# [DIRECTIONS FOR THIS TASK]
Search the records for the string "pour", then copy each line where it appears.

BEGIN DATA RECORDS

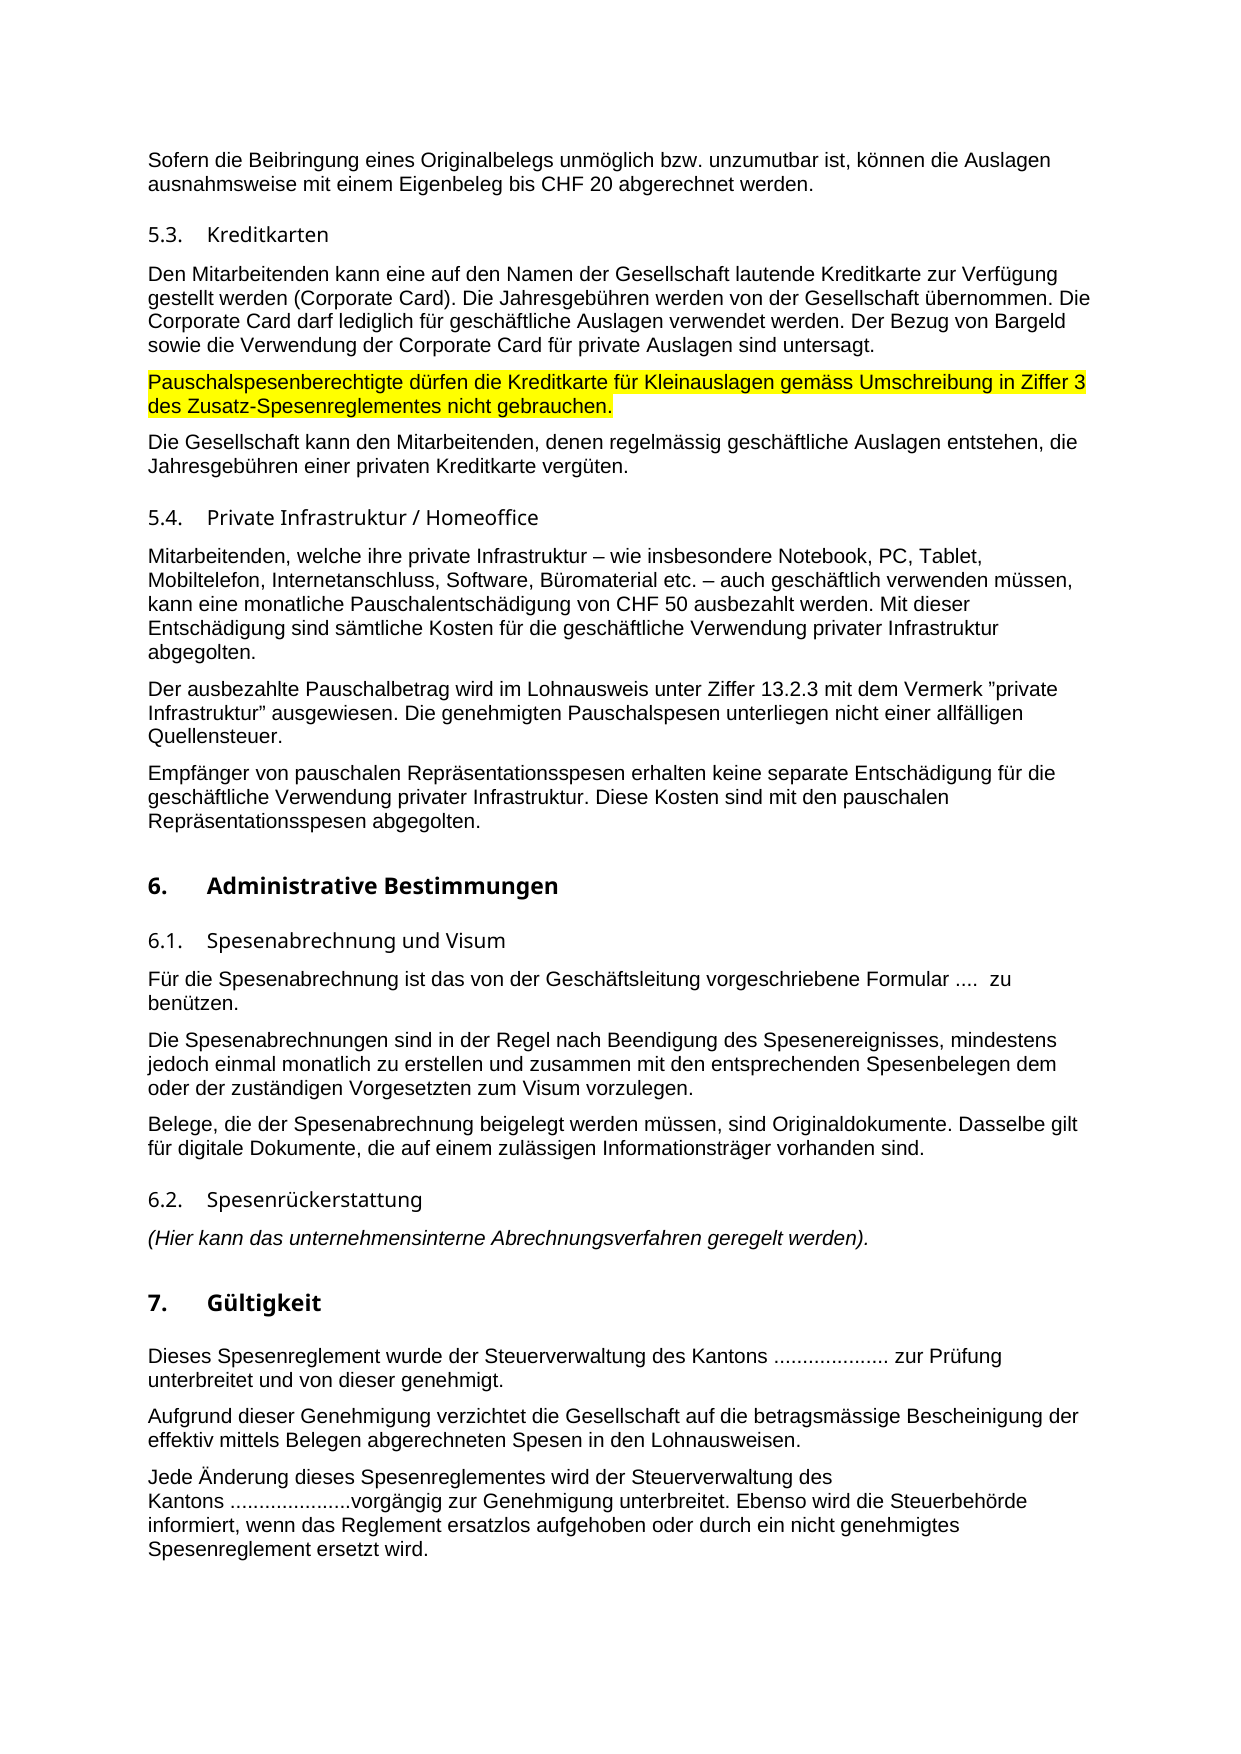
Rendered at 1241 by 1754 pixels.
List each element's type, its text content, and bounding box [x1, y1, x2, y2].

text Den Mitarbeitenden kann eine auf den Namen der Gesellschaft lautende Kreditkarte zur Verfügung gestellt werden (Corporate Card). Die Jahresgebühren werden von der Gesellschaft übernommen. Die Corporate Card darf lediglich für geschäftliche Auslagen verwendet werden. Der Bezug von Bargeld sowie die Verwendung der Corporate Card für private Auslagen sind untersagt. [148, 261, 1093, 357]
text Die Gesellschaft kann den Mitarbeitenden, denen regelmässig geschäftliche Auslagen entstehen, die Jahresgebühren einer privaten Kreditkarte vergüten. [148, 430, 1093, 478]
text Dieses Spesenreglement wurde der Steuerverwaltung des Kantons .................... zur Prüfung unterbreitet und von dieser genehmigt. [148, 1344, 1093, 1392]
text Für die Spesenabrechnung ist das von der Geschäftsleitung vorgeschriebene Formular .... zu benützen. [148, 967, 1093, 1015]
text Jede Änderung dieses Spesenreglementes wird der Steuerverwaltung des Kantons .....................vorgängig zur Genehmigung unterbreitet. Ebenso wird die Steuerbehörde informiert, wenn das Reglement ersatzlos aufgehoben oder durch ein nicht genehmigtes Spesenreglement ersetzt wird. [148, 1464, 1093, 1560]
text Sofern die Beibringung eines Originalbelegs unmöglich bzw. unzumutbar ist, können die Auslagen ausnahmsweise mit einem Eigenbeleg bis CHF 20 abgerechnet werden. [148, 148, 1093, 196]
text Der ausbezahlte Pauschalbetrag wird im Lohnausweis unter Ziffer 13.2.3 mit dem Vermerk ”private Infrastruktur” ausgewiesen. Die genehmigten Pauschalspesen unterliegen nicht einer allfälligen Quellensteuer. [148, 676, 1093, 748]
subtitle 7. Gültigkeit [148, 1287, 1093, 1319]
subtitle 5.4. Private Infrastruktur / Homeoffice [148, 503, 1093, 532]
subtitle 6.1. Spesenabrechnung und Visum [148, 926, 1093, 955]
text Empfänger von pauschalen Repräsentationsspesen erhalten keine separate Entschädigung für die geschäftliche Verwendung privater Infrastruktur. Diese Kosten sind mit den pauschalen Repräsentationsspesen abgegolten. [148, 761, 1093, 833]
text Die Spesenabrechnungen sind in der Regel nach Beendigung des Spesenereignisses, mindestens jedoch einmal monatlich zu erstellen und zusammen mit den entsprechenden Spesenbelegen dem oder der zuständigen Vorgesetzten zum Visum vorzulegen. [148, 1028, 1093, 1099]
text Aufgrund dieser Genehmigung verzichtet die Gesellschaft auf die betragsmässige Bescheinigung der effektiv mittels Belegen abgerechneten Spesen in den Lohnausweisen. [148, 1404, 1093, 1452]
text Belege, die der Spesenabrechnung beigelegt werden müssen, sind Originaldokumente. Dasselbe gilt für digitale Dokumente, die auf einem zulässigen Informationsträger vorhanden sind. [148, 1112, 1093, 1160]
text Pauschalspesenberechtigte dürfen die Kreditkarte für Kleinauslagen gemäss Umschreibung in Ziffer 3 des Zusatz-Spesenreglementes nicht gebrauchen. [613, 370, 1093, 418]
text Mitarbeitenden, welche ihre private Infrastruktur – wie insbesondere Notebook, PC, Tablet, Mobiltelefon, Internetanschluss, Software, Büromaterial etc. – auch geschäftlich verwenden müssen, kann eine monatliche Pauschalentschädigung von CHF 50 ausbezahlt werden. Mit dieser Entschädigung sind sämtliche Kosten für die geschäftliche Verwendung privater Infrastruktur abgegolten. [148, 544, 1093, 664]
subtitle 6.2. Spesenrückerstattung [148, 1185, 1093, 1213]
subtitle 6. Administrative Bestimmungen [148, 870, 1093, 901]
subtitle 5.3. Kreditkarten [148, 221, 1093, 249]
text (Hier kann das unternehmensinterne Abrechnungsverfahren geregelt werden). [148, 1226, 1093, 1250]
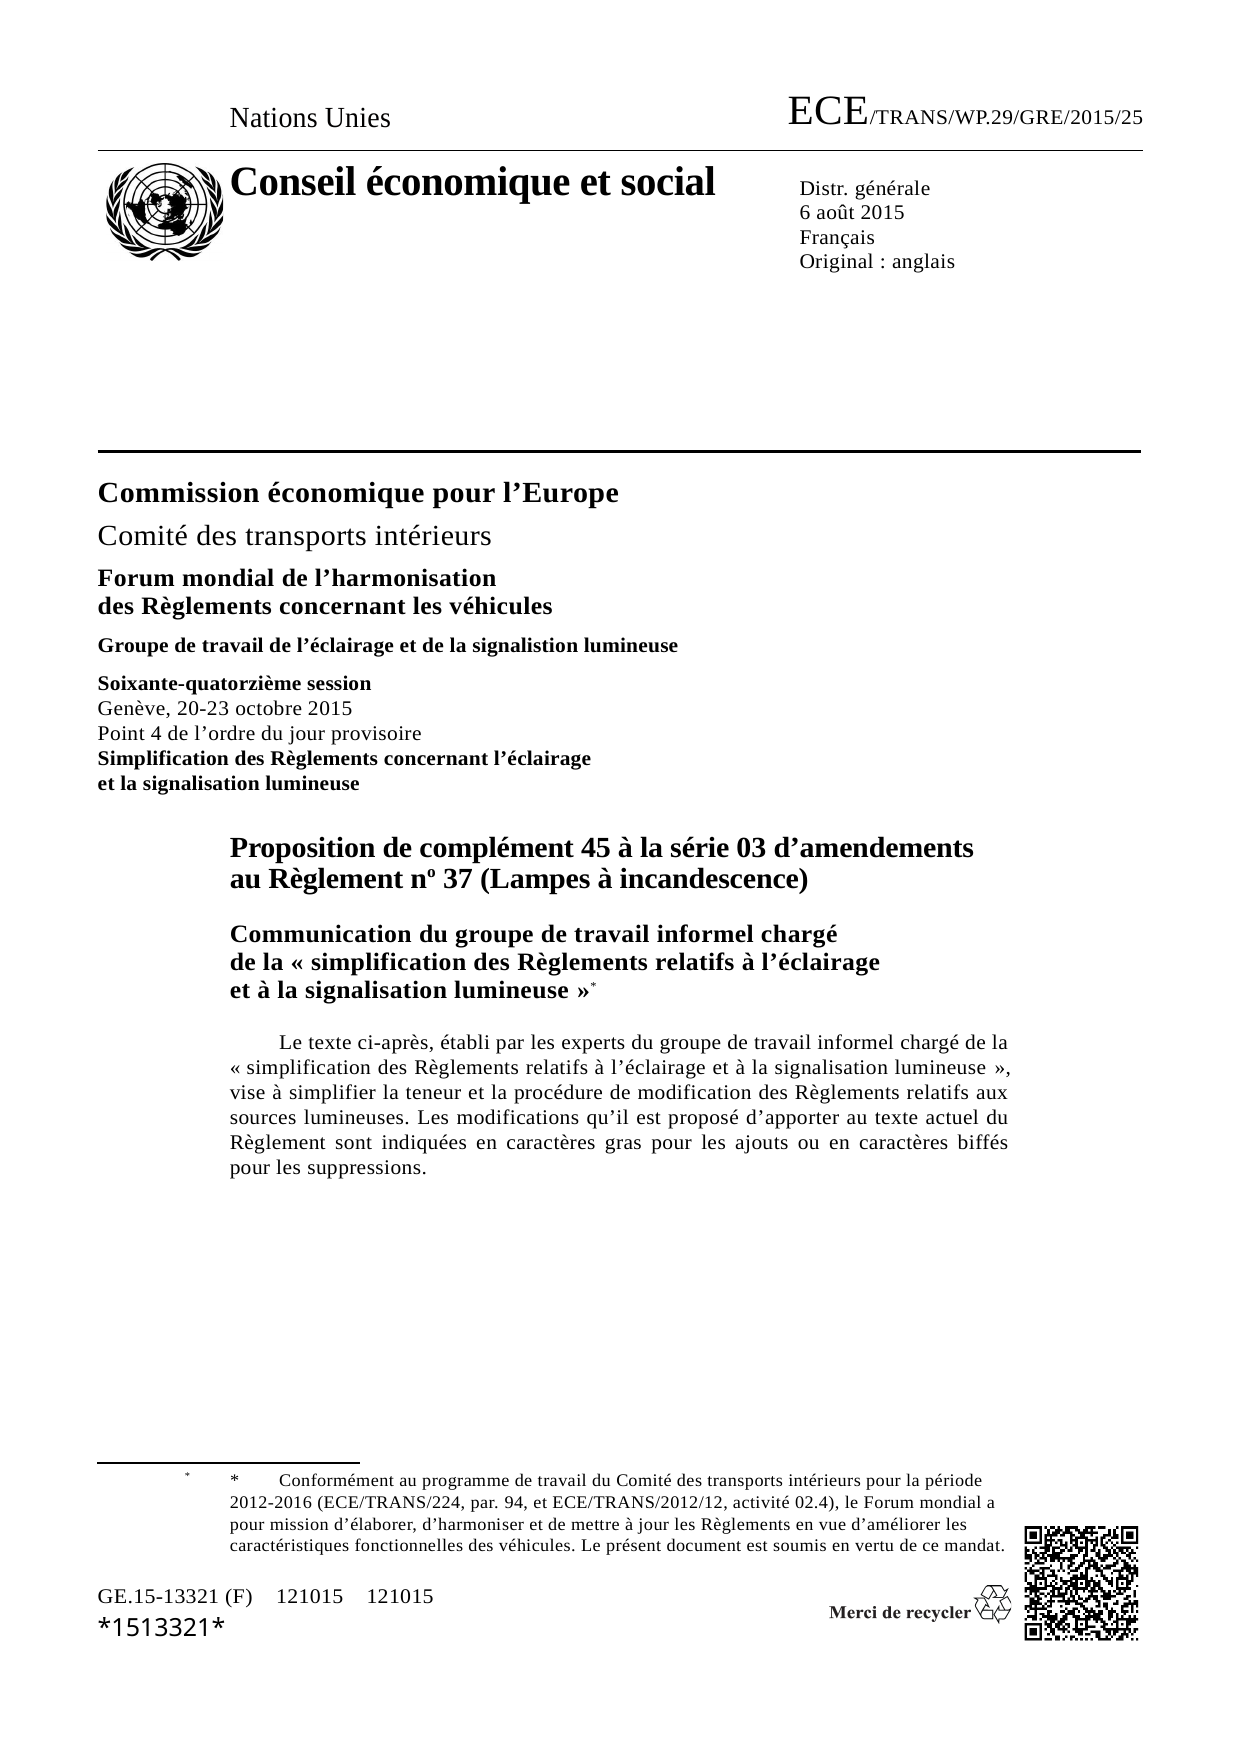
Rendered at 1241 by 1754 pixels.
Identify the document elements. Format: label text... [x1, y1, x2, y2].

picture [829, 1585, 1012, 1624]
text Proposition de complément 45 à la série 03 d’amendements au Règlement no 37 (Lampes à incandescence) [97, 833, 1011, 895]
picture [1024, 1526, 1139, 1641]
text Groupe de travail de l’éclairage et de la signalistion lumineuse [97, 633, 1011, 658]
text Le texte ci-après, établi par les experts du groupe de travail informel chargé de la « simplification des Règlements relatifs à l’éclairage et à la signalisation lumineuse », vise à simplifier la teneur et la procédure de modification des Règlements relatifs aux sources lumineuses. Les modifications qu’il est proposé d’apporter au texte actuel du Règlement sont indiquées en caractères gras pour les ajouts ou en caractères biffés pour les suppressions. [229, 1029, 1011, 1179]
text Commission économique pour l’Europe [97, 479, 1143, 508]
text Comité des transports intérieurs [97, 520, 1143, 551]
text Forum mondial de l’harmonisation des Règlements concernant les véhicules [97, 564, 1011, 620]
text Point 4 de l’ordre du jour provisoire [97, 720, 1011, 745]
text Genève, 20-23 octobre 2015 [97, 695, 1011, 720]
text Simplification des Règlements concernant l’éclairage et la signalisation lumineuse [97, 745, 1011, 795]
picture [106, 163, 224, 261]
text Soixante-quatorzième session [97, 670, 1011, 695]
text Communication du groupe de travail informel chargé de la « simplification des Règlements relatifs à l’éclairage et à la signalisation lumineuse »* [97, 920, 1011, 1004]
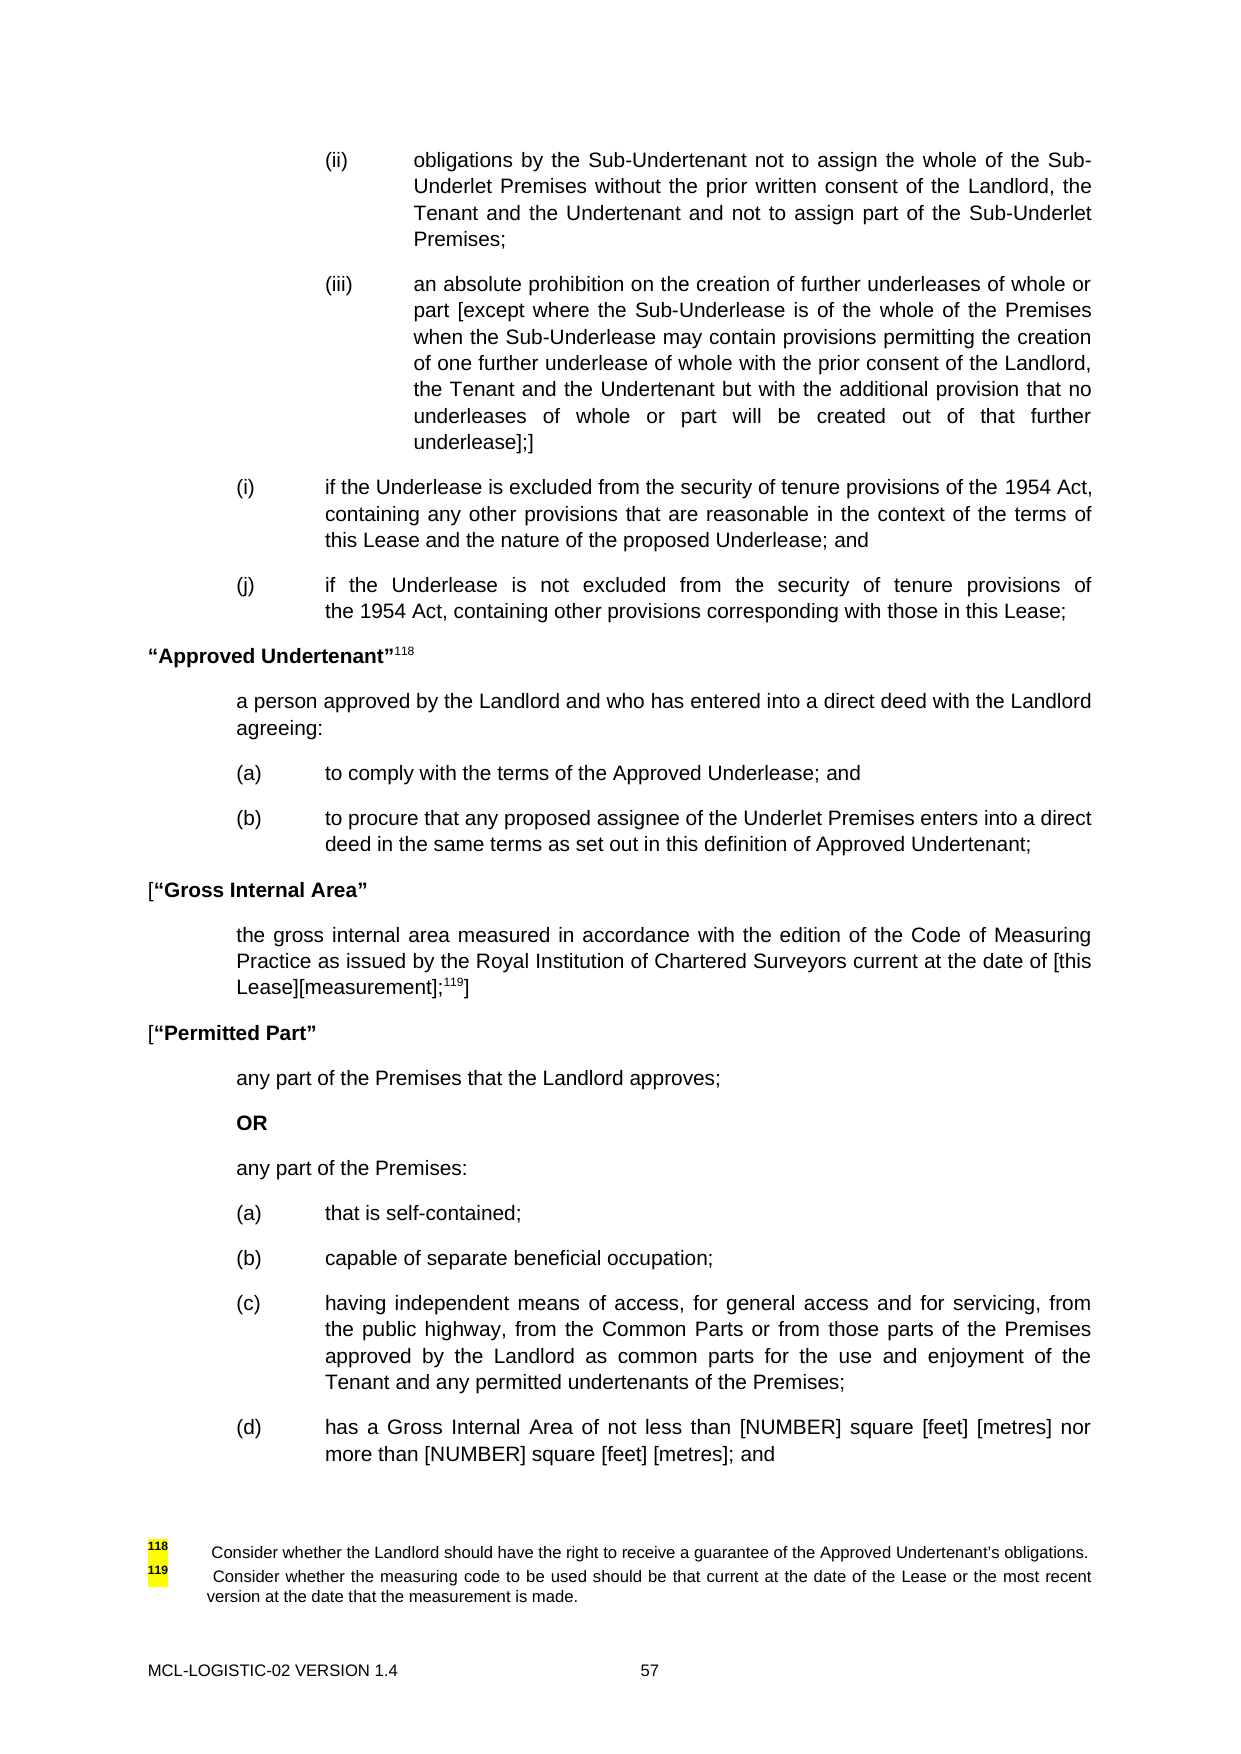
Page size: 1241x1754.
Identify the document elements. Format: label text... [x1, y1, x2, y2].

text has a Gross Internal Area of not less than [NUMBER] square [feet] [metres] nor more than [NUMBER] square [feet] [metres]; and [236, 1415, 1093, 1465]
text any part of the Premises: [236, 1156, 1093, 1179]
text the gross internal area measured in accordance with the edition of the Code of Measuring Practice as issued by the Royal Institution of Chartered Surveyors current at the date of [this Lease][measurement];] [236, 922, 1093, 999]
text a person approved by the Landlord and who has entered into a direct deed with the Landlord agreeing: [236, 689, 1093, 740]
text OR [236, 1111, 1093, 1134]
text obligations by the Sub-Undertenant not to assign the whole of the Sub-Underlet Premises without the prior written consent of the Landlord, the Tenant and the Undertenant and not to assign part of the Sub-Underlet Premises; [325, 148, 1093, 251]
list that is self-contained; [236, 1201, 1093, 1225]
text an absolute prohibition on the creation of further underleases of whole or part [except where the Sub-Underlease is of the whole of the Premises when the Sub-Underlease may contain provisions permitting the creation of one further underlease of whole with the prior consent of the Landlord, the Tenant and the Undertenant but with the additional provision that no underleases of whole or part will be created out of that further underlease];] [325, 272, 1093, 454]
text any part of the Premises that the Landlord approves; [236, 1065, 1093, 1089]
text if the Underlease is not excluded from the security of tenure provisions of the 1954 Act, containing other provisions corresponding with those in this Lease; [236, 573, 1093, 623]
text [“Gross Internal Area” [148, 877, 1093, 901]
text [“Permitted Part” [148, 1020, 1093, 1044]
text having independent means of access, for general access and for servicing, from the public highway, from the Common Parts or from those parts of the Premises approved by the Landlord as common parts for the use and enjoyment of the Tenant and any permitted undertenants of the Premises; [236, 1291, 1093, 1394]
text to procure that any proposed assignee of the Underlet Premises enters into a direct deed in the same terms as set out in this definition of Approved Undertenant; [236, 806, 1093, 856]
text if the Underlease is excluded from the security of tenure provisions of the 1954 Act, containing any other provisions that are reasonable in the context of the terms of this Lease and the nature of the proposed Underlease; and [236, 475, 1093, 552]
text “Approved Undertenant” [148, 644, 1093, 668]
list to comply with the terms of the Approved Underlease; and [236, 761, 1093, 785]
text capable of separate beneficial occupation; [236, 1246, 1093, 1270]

END DATA RECORDS

# [RESPONSE BOX]
text Le texte ci-après, établi par les experts du groupe de travail informel chargé de la « simplification des Règlements relatifs à l’éclairage et à la signalisation lumineuse », vise à simplifier la teneur et la procédure de modification des Règlements relatifs aux sources lumineuses. Les modifications qu’il est proposé d’apporter au texte actuel du Règlement sont indiquées en caractères gras pour les ajouts ou en caractères biffés pour les suppressions. [229, 1029, 1011, 1179]
text Commission économique pour l’Europe [97, 479, 1143, 508]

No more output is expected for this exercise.